[SUPPLIED TEXT]:
☆ ☆ ☆
Many advancements have been made in farming over the years, safety being chief among them. Although farming has never been safer than it is today, there are still many hazards of which producers and others in the industry need to be mindful.
John Nowatzki, extension specialist in agricultural power and machinery for North Dakota State University, said the most common types of accidents seem to be tractor rollovers and grain bin issues, including engulfment in grain and accidents with grain augers. He said harvest is probably when most accidents occur, for a couple of different reasons.
"One is, there's so much more stuff going on, and the other reason is people tend to be in a hurry, I guess," Nowatzki. "I suppose that's probably the biggest cause of accidents, is being in a hurry, and there's not a lot you can do about that except to continually advise people to think about it."
☆ ☆ ☆
[SUPPLIED ENTRIES]:
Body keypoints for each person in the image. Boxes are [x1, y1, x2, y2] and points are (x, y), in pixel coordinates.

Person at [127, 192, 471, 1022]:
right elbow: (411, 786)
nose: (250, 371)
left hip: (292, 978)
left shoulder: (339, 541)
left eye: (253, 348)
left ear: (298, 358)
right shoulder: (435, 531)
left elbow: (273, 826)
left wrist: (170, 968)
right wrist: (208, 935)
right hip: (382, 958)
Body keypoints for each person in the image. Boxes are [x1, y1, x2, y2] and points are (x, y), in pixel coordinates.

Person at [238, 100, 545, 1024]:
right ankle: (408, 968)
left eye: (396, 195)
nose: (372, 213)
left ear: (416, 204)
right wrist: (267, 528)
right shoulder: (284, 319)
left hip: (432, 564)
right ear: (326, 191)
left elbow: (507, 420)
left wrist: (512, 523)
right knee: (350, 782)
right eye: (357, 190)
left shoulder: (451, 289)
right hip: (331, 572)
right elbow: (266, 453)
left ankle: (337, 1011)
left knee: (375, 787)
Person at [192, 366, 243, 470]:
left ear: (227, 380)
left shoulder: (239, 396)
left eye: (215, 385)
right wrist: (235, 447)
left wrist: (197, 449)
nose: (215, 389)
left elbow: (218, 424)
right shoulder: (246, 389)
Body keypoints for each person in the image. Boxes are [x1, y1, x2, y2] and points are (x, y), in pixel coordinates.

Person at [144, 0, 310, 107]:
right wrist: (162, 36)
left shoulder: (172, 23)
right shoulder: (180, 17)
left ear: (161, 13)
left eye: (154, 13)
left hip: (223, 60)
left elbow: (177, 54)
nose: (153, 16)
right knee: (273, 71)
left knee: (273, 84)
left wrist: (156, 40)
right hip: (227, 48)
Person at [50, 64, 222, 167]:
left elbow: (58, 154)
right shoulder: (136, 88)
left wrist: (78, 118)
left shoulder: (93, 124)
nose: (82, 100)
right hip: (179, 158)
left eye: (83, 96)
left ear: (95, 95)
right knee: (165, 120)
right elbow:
☆ ☆ ☆
[WORK REQUEST 1]:
In the farm safety text, during which season does the extension specialist say most accidents probably occur?
[WORK REQUEST 2]:
From the farm safety text, reproduce word for word everything from "Many advancements have" down to "of different reasons.".
[WORK REQUEST 3]:
Condense the paragraph of the farm safety text beginning "John Nowatzki, extension specialist" into one shorter sentence that keeps its main facts.
The entries have no connection to the farm safety text.

[TASK OUTPUT 1]:
Harvest.

[TASK OUTPUT 2]:
Many advancements have been made in farming over the years, safety being chief among them. Although farming has never been safer than it is today, there are still many hazards of which producers and others in the industry need to be mindful.
John Nowatzki, extension specialist in agricultural power and machinery for North Dakota State University, said the most common types of accidents seem to be tractor rollovers and grain bin issues, including engulfment in grain and accidents with grain augers. He said harvest is probably when most accidents occur, for a couple of different reasons.

[TASK OUTPUT 3]:
John Nowatzki, a North Dakota State University extension specialist in agricultural power and machinery, said tractor rollovers and grain bin problems, including grain engulfment and grain auger accidents, seem to be the most common accidents, and that most probably happen during harvest for a couple of reasons.